派手に値動きする腕時計といえば、デイトナ、もしくはノーチラスの3針モデルという印象がありますが、それらよりさらに凄いといえるのが、このクロノグラフのノーチラスです。
デビューしたのは2006年ですが、パテックフィリップ初の自社製クロノグラフムーブメントを搭載したのはかなり意外でした。それまでノーチラスにはコンプリケーションモデルがほぼ無かったため、新しい機械をノーチラスから導入するということは、想像もつかないことだったのです。
2006年にデビューしたのは、青文字盤の5980/1A-001ですが、2010年には黒文字盤の5980/1A-014が登場。ノーチラスの場合、最も高値なのは青文字盤という傾向がありますが、この5980/1Aに関しては、黒文字盤の-014が青文字盤よりも高い傾向があり、例えば、-014が800万円台後半となった2018年4月において、青文字盤の-001は600万円台という水準に留まっていたのです。
そのため5980/1A-001は、「青文字盤のノーチラス」でありながら、黒文字盤の影に隠れるような存在感となっていたわけです。
しかし、そんな青文字盤の5980/1Aも、2019年になると1000万円以上という水準に到達。黒文字盤よりは安い水準だったものの、もはや影に隠れるという印象ではないと感じます。
この5980/1A-001は2019年5月に1180万円という水準となったのですが、2018年12月には858万円だったため、その際の値動きとしては5ヶ月で322万円の上昇という様子でした。
さて、2019年5月といえば、このノーチラスに限らず、様々な人気モデルが派手に値上がりしていた時期ですが、その後、夏頃からそれらモデルは値下がりに転じています。
では現在、この5980/1A-001はどうかというと、なんとこちらは11月でも値下がりとはなっていない様子。
それどころか、なかなかの上昇傾向となっており、5月と比較して約62万円の値上がりという様子であるのです。

## 作業指示
a – ノーチラスの値動きを扱った本文によると、黒文字盤の5980/1A-014が登場したのは何年ですか。
b – ノーチラスの値動きを扱った本文を、最後の文の後から書き継いでください。

## データ抜粋
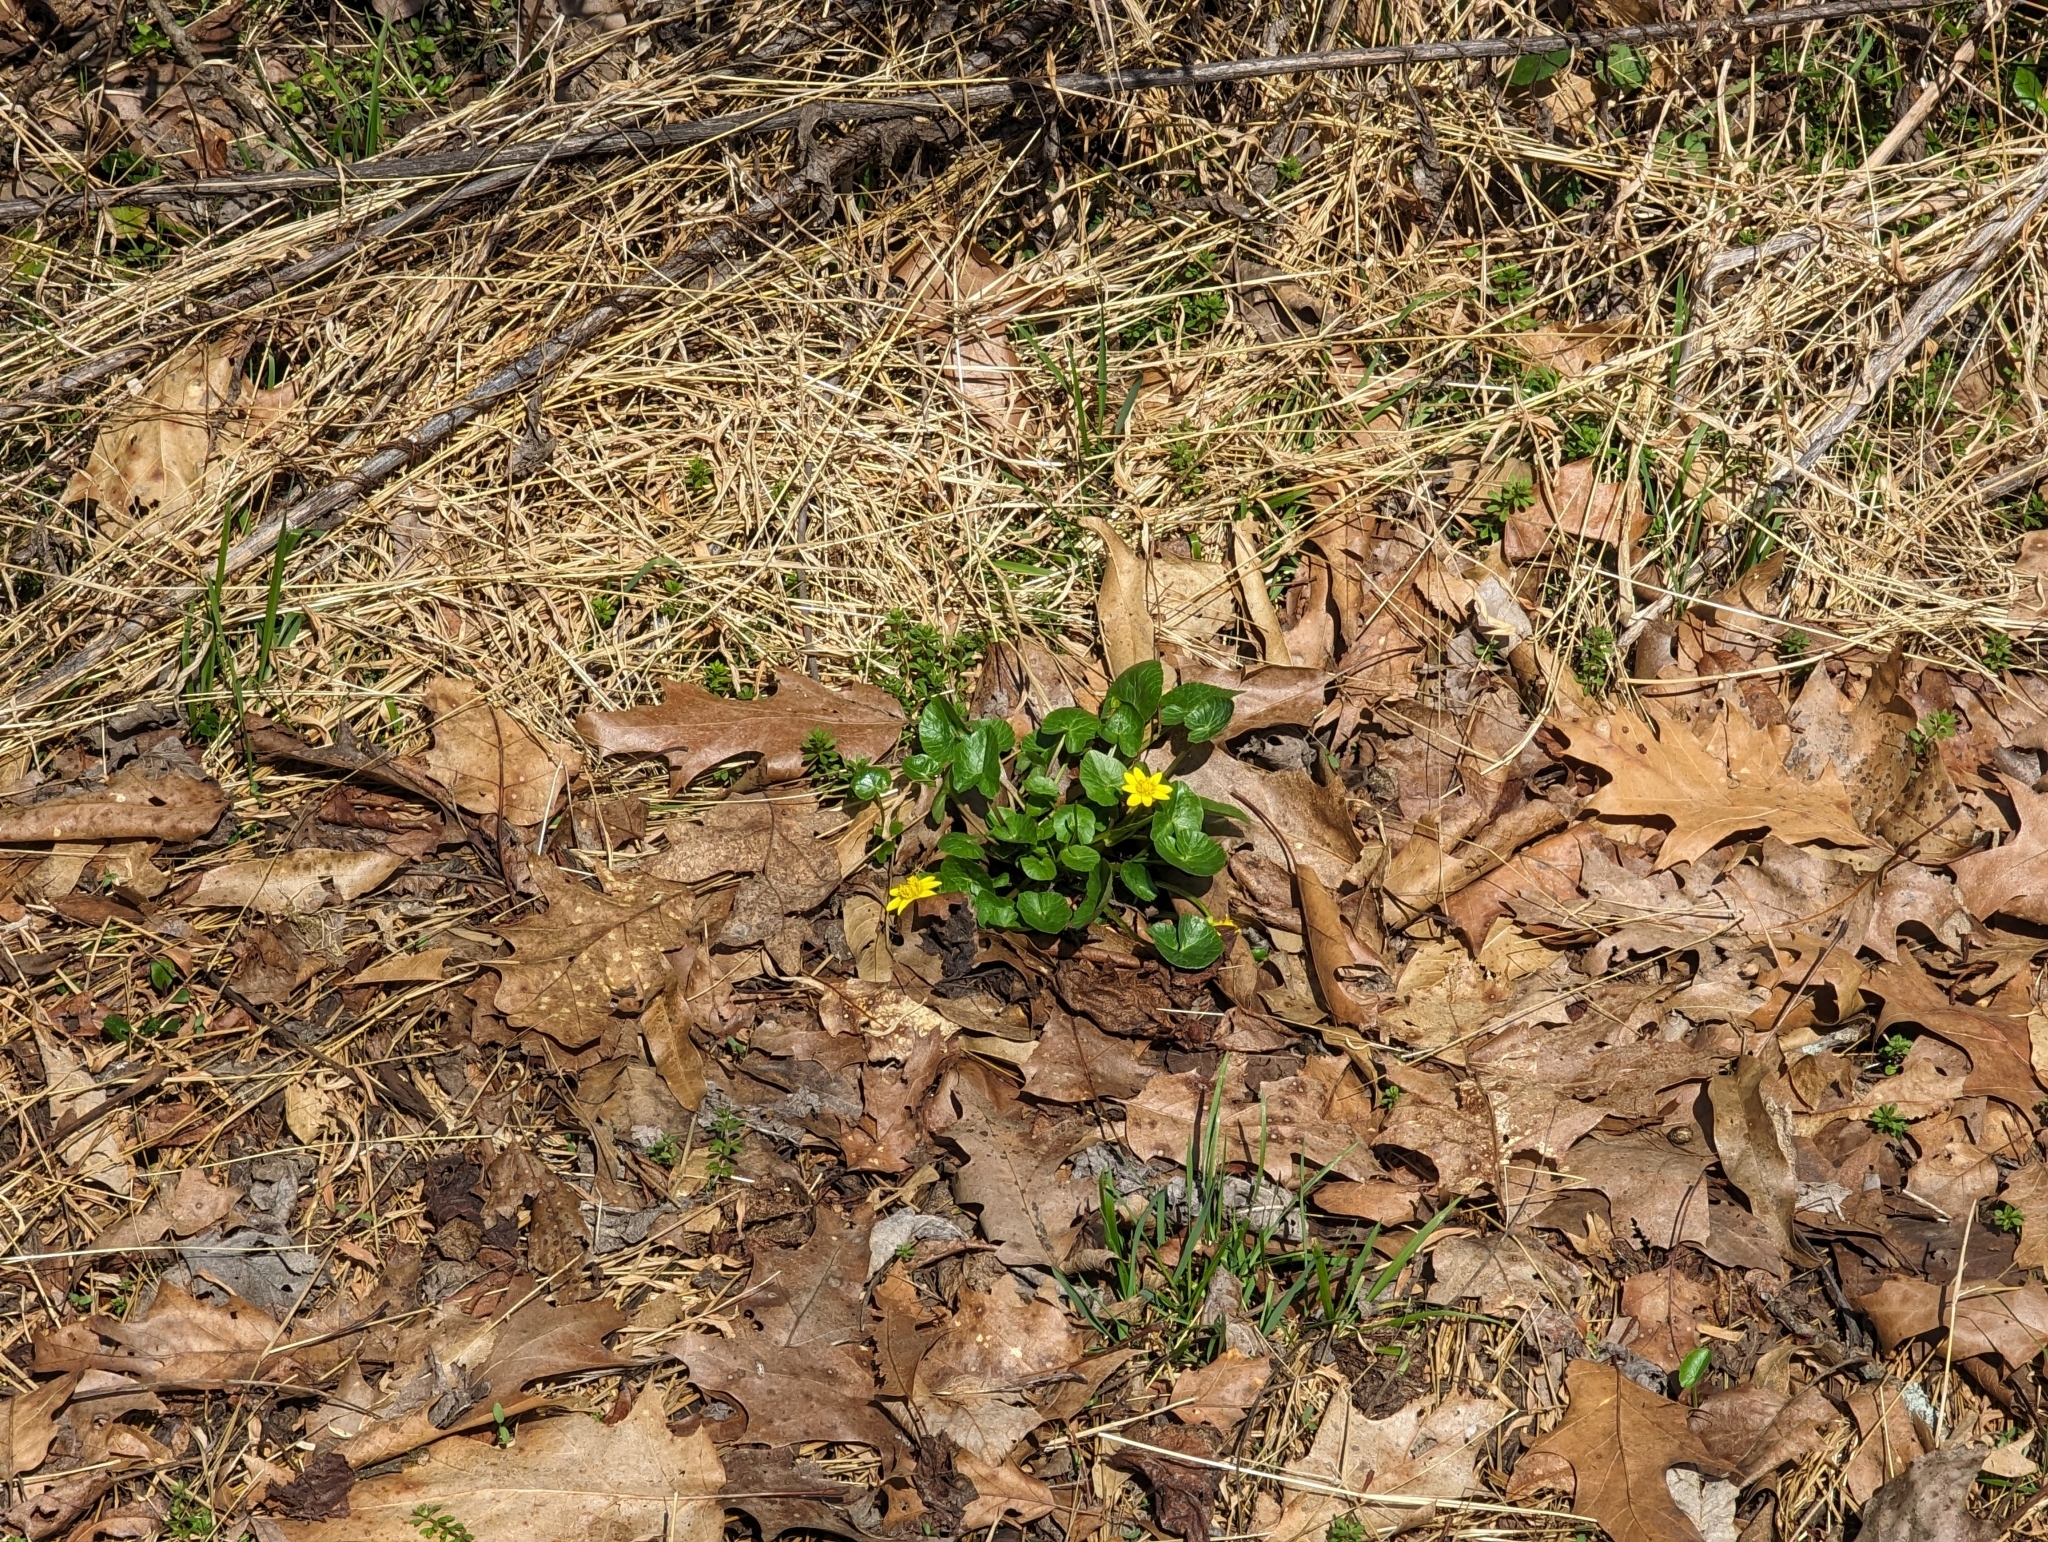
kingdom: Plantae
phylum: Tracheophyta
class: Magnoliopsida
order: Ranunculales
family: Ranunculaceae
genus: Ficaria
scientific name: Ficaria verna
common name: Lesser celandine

## 回答一覧
a – 2010年です。

b –
本記事で参考とした中古腕時計
本記事の価格比較
腕時計 | 状態 | 期間 | 2019年5月 の安値(ヤフーショッピング) |
2019年11月 の安値(ヤフーショッピング) |
変動額 | 残価率 |
---|---|---|---|---|---|---|
パテックフィリップ
ノーチラス 5980/1A-001 |
中古 | 0年 6ヶ月 |
¥11,800,000 | ¥12,423,600 | 623,600 | 105.28% |
2019年5月と11月との間には、消費増税があったため、この値上がりは、単に消費税分が加算されただけとお思いの方もいるかもしれません。
しかし、5月時点の水準を消費税10%に換算すると、その金額は約1201万円となるわけで、今の水準より40万円以上安いということになるのです。
なお、以前の記事でも書いたように、ノーチラスを始めとするパテックフィリップは、ロレックスの1ヶ月遅れで値動きするという傾向があるようにも感じ、実際5711/1Aは、文字盤色問わず9月頃から値下がり傾向。また、5712/1Aに関しても同様の動きとなっています。
他のノーチラスにおいて、そういった傾向があるにも関わらず、この5980/1A-001は11月現在でも立派に値上がり状態。
ノーチラスのラインナップの中で最も派手な値動きと感じるこのクロノグラフが、2019年夏過ぎにおいて値下がり傾向とはならず、値上がりが続いているというのは、とても興味深い現象だと感じます。